EXERCISE
Your answer must be every line of the data below that holds the string "model", copied exactly.

═══ DATA FOR THIS TASK ═══

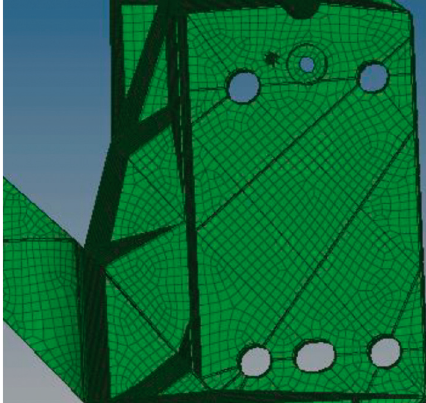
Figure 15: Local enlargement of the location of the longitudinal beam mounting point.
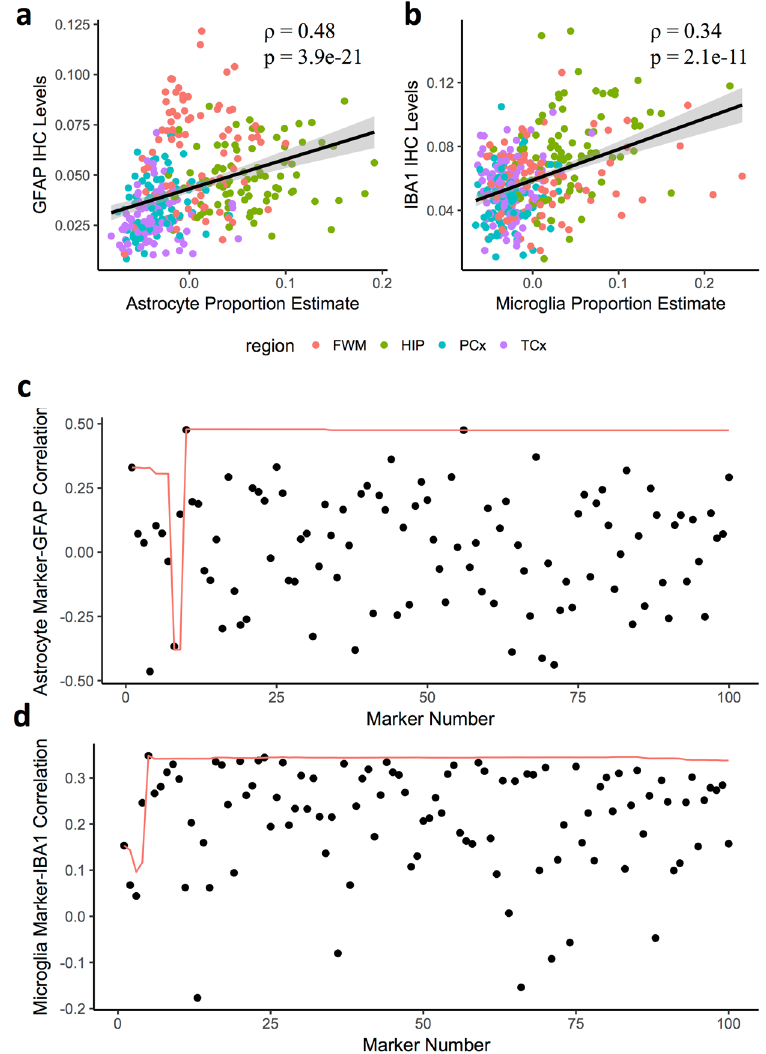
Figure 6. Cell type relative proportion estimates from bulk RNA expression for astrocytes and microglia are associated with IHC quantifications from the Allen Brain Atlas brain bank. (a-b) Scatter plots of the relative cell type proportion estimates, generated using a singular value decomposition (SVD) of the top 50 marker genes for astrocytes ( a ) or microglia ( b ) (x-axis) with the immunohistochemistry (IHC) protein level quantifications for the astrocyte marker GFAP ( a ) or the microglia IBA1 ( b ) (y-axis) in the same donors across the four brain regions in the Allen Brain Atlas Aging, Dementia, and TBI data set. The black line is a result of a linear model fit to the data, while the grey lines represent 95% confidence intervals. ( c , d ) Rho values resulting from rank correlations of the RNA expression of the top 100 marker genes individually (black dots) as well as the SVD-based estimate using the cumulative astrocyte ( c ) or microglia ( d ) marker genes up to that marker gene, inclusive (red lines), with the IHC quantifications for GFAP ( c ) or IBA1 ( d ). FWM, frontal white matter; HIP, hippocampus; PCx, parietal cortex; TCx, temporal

═══
═══ DATA FOR THIS TASK ═══

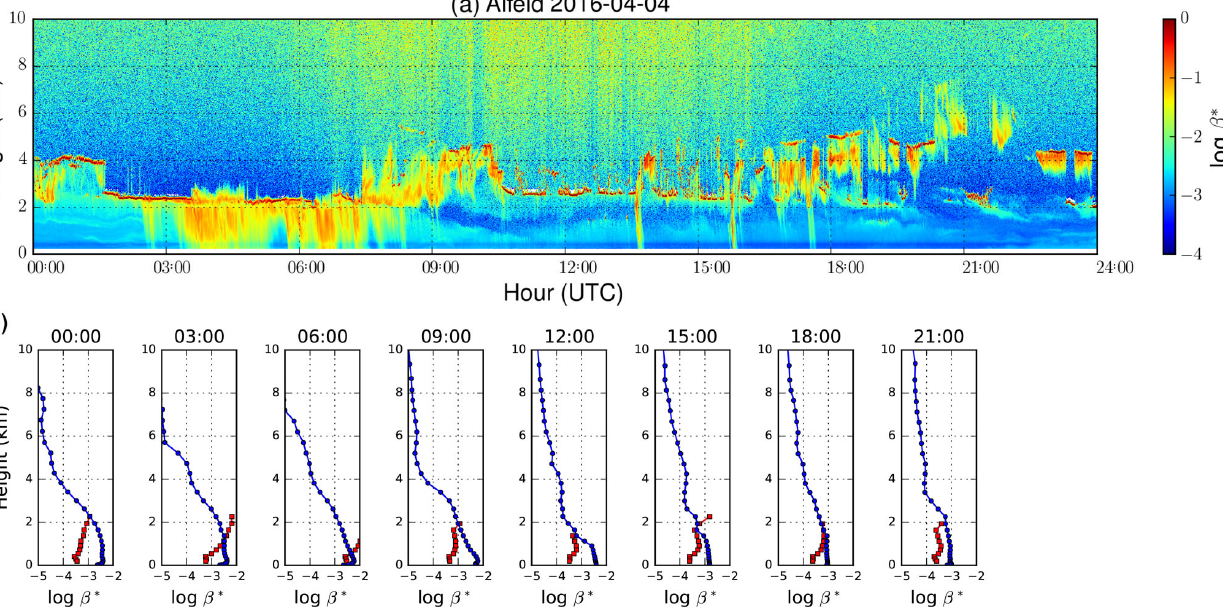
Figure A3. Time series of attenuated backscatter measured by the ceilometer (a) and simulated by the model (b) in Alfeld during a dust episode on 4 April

═══

SOLUTION TO THE PROBLEM
Figure 6. Cell type relative proportion estimates from bulk RNA expression for astrocytes and microglia are associated with IHC quantifications from the Allen Brain Atlas brain bank. (a-b) Scatter plots of the relative cell type proportion estimates, generated using a singular value decomposition (SVD) of the top 50 marker genes for astrocytes ( a ) or microglia ( b ) (x-axis) with the immunohistochemistry (IHC) protein level quantifications for the astrocyte marker GFAP ( a ) or the microglia IBA1 ( b ) (y-axis) in the same donors across the four brain regions in the Allen Brain Atlas Aging, Dementia, and TBI data set. The black line is a result of a linear model fit to the data, while the grey lines represent 95% confidence intervals. ( c , d ) Rho values resulting from rank correlations of the RNA expression of the top 100 marker genes individually (black dots) as well as the SVD-based estimate using the cumulative astrocyte ( c ) or microglia ( d ) marker genes up to that marker gene, inclusive (red lines), with the IHC quantifications for GFAP ( c ) or IBA1 ( d ). FWM, frontal white matter; HIP, hippocampus; PCx, parietal cortex; TCx, temporal
Figure A3. Time series of attenuated backscatter measured by the ceilometer (a) and simulated by the model (b) in Alfeld during a dust episode on 4 April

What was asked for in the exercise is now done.